==== TEXTE SOURCE
La société CETRIM IMMOBILIER soulève tout d'abord l'incompétence matérielle du Conseil de prud'hommes au profit du tribunal de Commerce de CLERMONT-FERRAND en l'absence d'un contrat de travail liant les parties. Elle fait valoir qu'il appartient au Conseil de Prud'hommes de caractériser l'existence d'un contrat de travail pour retenir sa compétence et que cette qualification repose essentiellement sur l'existence d'un lien de subordination juridique entre les parties.

La société CETRIM IMMOBILIER relève que le 14 novembre 2017 Madame [H] a conclu un contrat de mandat à durée indéterminée avec elle pour exercer son activité professionnelle en qualité d'agent commercial en contrepartie du versement de commissions. Elle déclare que Madame [H] ne rapporte aucun élément de preuve de nature à justifier l'existence d'un lien de subordination entre les parties. Par conséquent, elle en déduit le conseil de prud'hommes était incompétent en raison de l'absence d'un contrat de travail liant les parties.

La société CETRIM IMMOBILIER souligne que le mandataire doit informer le mandant du déroulement de sa mission et des éventuelles difficultés qu'il peut rencontrer et que l'agent commercial est tenu d'un devoir de loyauté. La société CETRIM IMMOBILIER fait valoir que si elle a été contrainte d'adresser à Madame [E] [H] un courrier le 23 mai 2017 c'était, d'une part, pour lui rappeler la nouvelle législation entrée en vigueur et, d'autre part, pour lui indiquer qu'elle avait commis différents manquements à ses devoirs de loyauté et de diligences dans l'exercice de son activité professionnelle. Elle expose que face au comportement négligent de Madame [H] lors de son activité professionnelle elle a dû lui adresser d'autres courriers le 23 octobre 2017, 31 octobre 2017 et 20 novembre 2017. Elle relève qu'elle avait parfaitement le droit, en sa qualité de mandant, de formuler à Madame [H] des instructions et observations générales sans que ces correspondances soient de nature à caractériser un lien de subordination entre les parties.

L'intimée en conclut qu'elle n'a pas exercé envers la requérante un pouvoir de contrôle et de direction. Elle souligne que les manquements de Madame [H] à ses devoirs de loyauté et de diligences dans l'exercice de son activité professionnelle ont été constatés par différents clients.

Elle expose que suite à la rupture du contrat de mandat à la propre initiative de Madame [H] elle lui a légitimement adressé une LRAR lui demandant de lui transmettre différents documents et pièces. Elle ajoute que suite à la rupture du contrat, la salariée a fait preuve d'une attitude malhonnête et déloyale en détournant de façon malicieuse la clientèle de l'agence immobilière. Dès lors, elle affirme que ces éléments sont incontestablement de nature à démontrer les manquements de Madame [H] à ses devoirs de diligences et de loyauté. De sorte que l'argumentation empreinte de mauvaise foi développée par la salariée ne saurait justifier l'existence d'un quelconque lien de subordination entre les parties.
========
==== ENTRÉES PRÉSENTÉES
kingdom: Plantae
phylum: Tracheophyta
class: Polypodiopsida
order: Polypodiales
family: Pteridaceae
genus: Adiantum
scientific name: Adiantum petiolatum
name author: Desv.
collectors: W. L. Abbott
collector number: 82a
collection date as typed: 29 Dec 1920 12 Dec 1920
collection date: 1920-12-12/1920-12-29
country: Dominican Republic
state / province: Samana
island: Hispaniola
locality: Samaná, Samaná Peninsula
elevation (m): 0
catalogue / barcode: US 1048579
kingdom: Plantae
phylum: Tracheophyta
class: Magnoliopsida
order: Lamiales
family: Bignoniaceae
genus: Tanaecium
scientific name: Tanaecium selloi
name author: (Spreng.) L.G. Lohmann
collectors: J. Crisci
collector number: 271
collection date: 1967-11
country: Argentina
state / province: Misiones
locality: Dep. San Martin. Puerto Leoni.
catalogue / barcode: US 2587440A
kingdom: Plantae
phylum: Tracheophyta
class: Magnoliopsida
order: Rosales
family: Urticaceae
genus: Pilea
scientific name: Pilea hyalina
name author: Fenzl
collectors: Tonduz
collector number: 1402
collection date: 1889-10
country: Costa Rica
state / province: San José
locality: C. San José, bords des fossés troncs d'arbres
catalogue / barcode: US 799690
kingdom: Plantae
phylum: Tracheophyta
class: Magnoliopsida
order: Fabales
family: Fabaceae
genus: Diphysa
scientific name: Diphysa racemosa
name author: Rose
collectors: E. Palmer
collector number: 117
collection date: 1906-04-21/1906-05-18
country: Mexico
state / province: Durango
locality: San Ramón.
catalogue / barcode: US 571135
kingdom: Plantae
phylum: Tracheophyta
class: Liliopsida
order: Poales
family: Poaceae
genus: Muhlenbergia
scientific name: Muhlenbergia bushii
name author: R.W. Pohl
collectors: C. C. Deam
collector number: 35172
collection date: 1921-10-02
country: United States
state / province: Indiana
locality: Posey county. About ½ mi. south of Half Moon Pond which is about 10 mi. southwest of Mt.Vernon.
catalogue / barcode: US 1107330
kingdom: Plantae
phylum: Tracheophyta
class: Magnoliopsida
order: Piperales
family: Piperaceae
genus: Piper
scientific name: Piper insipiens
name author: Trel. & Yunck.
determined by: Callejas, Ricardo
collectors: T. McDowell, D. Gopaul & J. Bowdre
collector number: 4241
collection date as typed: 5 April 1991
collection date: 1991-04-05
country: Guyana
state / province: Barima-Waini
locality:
========
_ÉNONCÉ_
Répondez aux questions suivantes à partir de l'extrait juridique :
(a) Au profit de quelle juridiction la société CETRIM IMMOBILIER soulève-t-elle l'incompétence du Conseil de prud'hommes ?
(b) En quelle qualité Madame [H] exerçait-elle son activité aux termes du contrat de mandat ?
(c) Selon l'intimée, par qui les manquements de Madame [H] à ses devoirs de loyauté et de diligences ont-ils été constatés ?

_CORRIGÉ_
(a) Au profit du tribunal de Commerce de Clermont-Ferrand.
(b) En qualité d'agent commercial, en contrepartie du versement de commissions.
(c) Par différents clients.